Emotet is described as multi-component malware which specialises in stealing credentials from browsers and mail clients. It also conducts bank theft via man-in-the-browser attack, email harvesting and propagation through spam emails from infected systems.
These spam campaigns often contain a malicious file attachment or a link to a malicious URL hosting a JavaScript or a document file. This in turn downloads and installs the Emotet payload.
But the new variant is utilising malicious files with highly obfuscated macro to serve the emotet payload.
“Obfuscated VBS macro code contains predetermined URLs with code to download and install Emotet payload on the victim machine,” warned Zscaler. “The downloaded executable is packed with a custom packer which has encrypted data hiding the Emotet executable and the code to load it. When executed, this data is decrypted in the memory using a custom algorithm.”
“Upon successful infection, Emotet registers the compromised host with the C&C server by sending information such as computer name, CPU architecture and OS version, as well as a list of active processes and whether they were executed with administrator privilege,” the security specialist warned.
Zscaler ThreatLabZ said it was actively monitoring this threat and will continue to ensure coverage for Zscaler customers.
Banking trojans are unfortunately fairly common nowadays.

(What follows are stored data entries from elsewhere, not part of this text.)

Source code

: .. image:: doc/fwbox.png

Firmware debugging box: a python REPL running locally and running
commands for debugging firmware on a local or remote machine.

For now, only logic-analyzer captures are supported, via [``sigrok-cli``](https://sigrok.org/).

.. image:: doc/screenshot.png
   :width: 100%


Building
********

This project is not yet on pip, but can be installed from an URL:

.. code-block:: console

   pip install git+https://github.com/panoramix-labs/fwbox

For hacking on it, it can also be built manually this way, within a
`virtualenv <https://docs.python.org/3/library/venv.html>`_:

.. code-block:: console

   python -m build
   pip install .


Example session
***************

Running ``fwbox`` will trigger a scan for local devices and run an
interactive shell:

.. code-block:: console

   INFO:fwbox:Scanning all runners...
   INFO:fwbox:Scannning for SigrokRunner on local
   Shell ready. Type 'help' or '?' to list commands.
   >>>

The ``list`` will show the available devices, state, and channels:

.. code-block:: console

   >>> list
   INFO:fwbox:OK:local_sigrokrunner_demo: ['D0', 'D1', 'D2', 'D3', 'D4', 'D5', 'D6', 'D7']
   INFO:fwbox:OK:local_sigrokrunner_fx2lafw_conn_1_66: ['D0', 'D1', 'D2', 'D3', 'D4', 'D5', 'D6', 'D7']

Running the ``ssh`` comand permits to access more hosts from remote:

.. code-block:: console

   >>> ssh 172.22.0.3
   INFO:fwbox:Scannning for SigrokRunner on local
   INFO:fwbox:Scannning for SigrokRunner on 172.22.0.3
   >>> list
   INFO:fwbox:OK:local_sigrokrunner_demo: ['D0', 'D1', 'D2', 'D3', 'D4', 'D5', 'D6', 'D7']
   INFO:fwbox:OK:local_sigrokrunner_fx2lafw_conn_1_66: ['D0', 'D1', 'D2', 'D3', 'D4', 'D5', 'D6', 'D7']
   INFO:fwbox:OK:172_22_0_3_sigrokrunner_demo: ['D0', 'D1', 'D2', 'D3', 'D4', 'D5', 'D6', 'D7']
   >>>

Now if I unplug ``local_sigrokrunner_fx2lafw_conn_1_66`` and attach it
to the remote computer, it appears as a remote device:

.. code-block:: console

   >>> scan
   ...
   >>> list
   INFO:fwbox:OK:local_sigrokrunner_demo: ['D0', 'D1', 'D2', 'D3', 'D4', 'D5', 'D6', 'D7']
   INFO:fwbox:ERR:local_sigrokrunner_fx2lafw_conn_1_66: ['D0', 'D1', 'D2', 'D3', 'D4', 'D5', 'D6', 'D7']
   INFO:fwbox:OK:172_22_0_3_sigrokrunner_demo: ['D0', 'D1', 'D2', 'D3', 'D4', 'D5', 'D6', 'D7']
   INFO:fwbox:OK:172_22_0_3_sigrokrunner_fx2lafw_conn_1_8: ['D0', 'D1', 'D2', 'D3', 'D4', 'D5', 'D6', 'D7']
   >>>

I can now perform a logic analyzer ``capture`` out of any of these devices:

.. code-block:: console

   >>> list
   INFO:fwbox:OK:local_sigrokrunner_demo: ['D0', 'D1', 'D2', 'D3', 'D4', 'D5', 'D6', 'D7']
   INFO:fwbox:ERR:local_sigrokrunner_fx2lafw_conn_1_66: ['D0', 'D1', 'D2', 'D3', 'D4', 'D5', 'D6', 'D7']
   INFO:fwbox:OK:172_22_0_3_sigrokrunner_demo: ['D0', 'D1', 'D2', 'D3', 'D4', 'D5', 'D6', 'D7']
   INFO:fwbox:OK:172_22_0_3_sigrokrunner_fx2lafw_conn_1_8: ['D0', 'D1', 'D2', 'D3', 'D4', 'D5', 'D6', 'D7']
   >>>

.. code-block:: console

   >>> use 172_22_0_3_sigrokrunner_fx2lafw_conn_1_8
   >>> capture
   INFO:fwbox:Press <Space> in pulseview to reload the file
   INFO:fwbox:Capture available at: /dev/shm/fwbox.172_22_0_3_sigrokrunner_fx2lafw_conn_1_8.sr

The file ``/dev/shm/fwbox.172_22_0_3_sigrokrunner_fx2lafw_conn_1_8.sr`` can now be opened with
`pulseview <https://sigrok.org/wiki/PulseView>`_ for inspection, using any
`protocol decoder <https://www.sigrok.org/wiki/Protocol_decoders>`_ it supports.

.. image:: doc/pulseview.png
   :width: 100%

In April IBM security researchers warned about a change in tactics by the operators of the TrickBot Trojan.
The researchers found that private banks, private wealth management firms, investment banking, and even a retirement insurance and annuity company were now in its cross-hairs.
Also this year security specialists Dr Web found a banking trojan based on the source code of the infamous Zeus malware.
Dubbed Trojan.PWS.Sphinx.2, that trojan’s main purpose it to inject malicious content into webpages, for example a fake form for inputting login and password details in order for cyber criminals to secretly harvest useful credentials for people browsing the web.